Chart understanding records
* * * * * * *

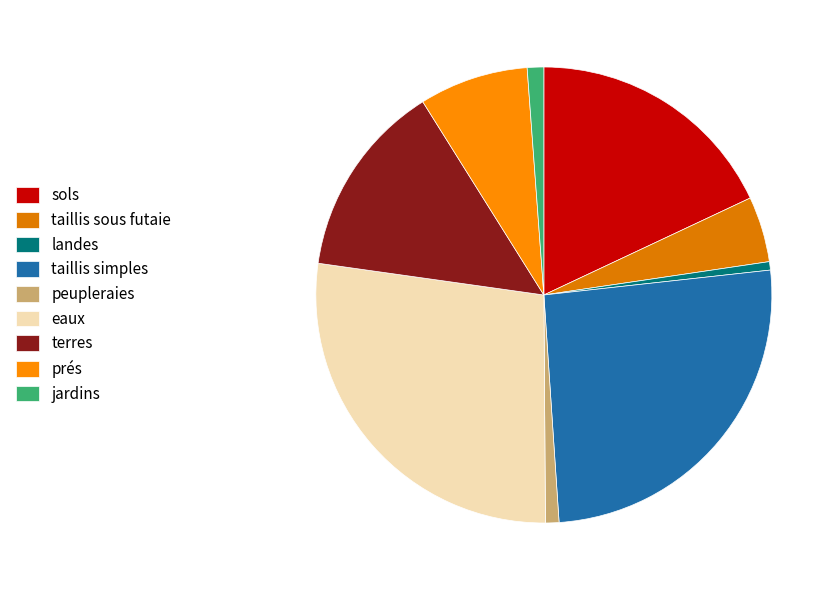

How many slices are in this pie chart?

9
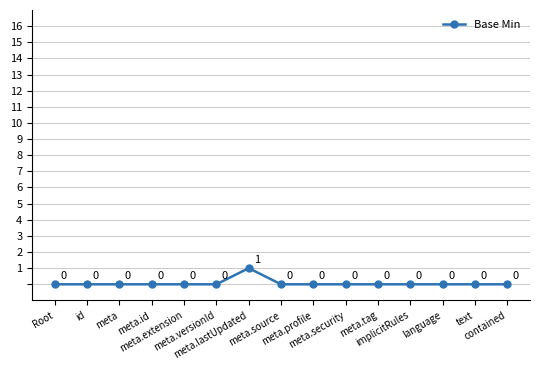

Count the values in the range 0 to 1.

15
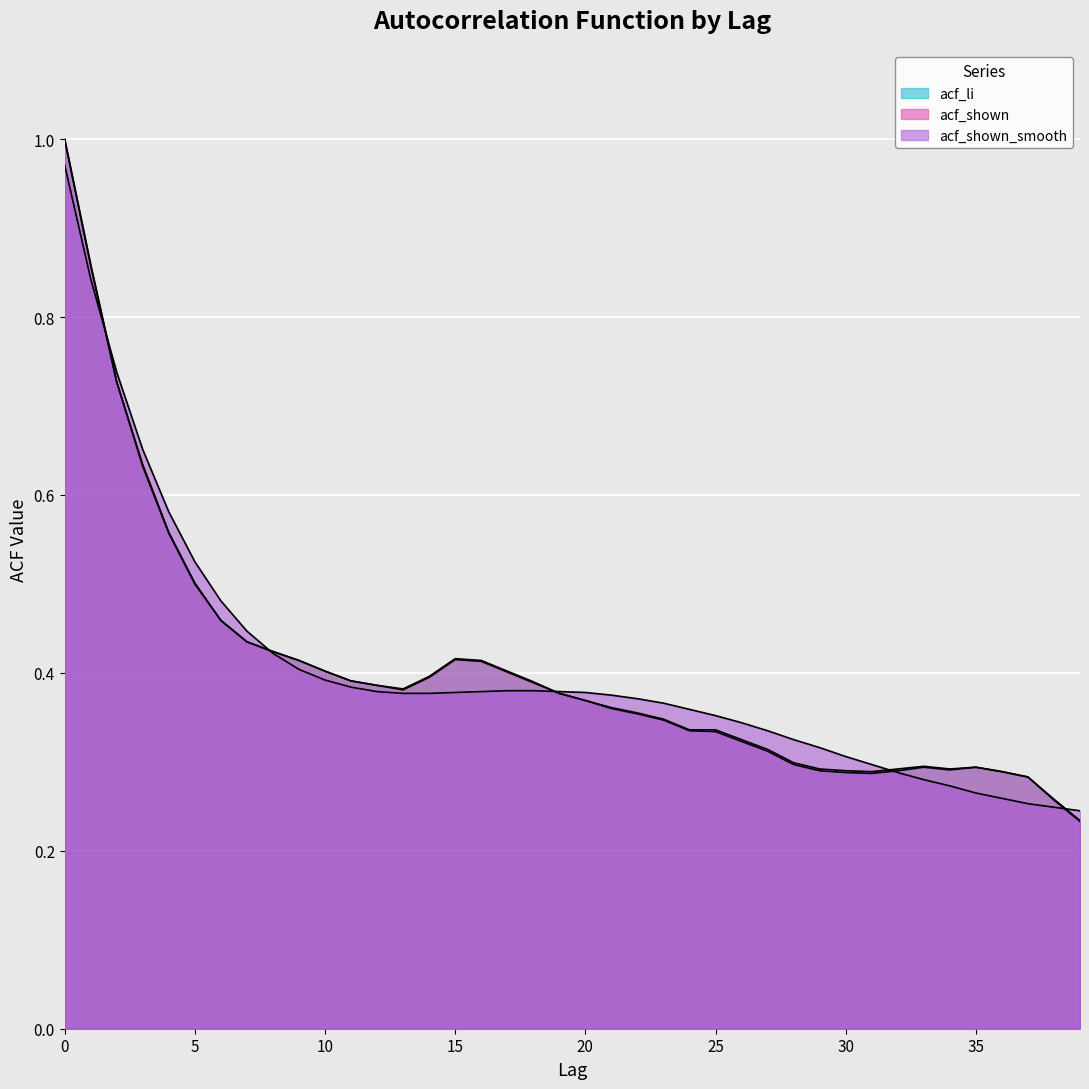

True or false: acf_li and acf_shown cross at least once.

False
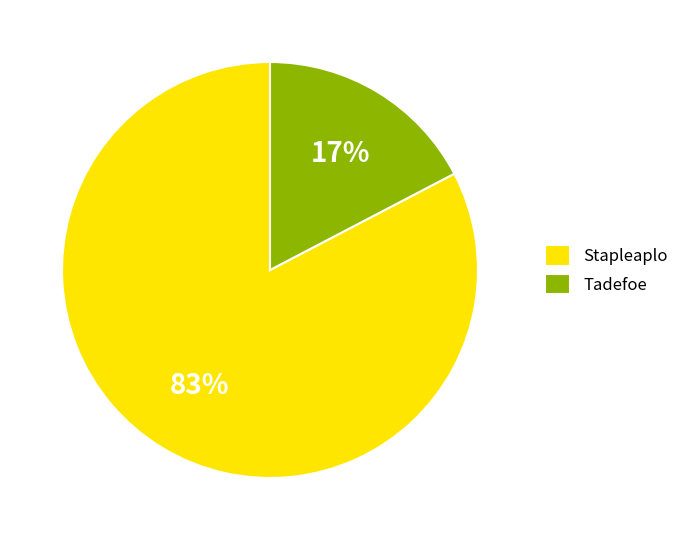

How many slices are in this pie chart?

2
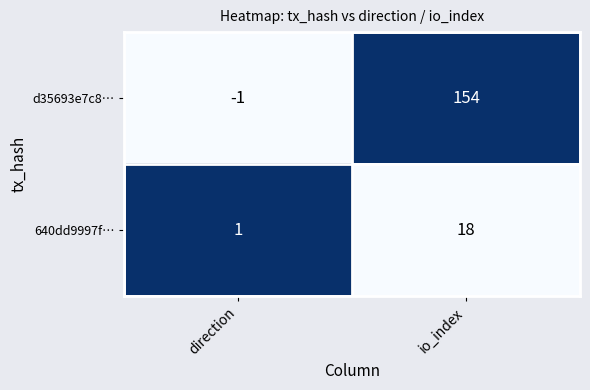

What is the difference between the d35693e7c8… values at direction and io_index?

155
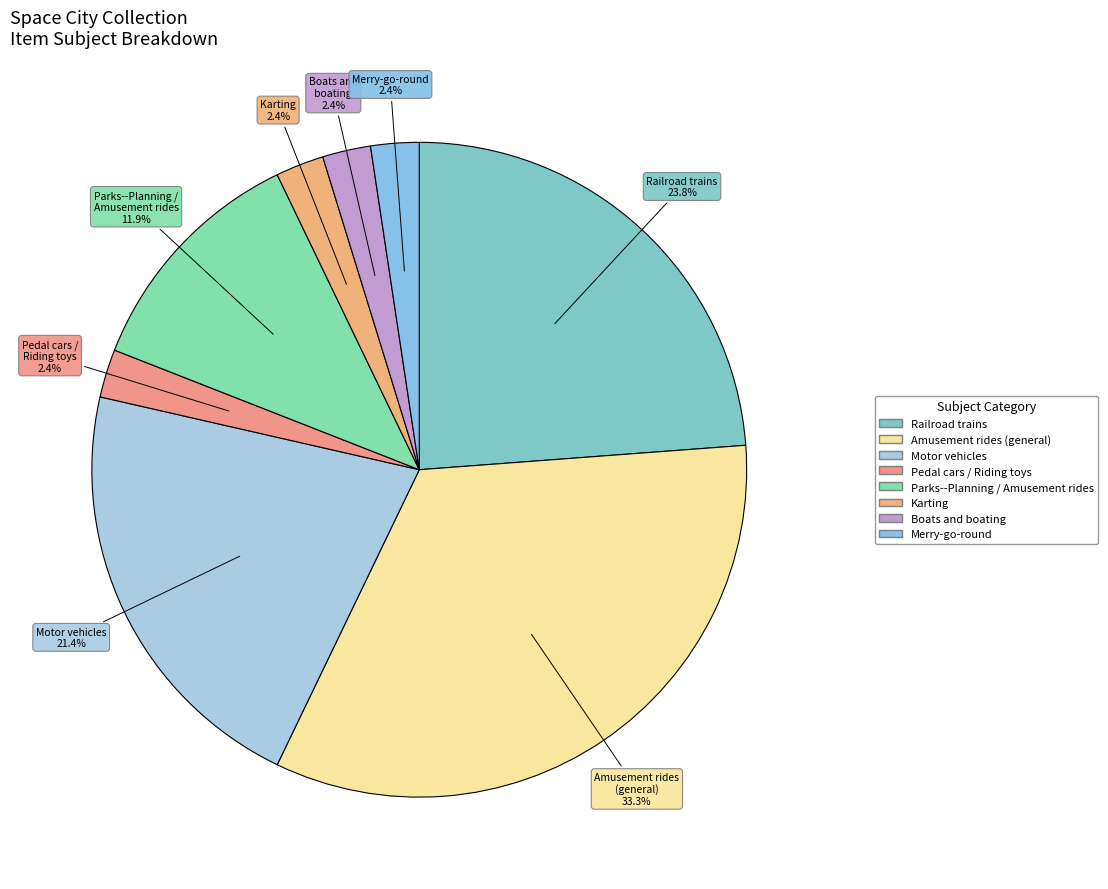

What is the largest slice in the pie chart?

Amusement rides (general)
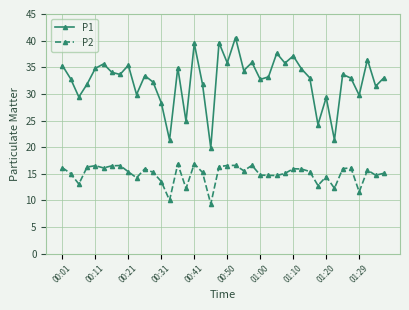

What is the average value of the P2 series?

15.0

* * * * * * *

**About this task**.
Copy everything from the line containing "True or false: acf_li" down to the end of the records, putting "circle graph" in place of "pie chart" and changing nothing else. Leave the pictures out.

**Written solution**.
True or false: acf_li and acf_shown cross at least once.

False

How many slices are in this circle graph?

2

What is the difference between the d35693e7c8… values at direction and io_index?

155

What is the largest slice in the circle graph?

Amusement rides (general)

What is the average value of the P2 series?

15.0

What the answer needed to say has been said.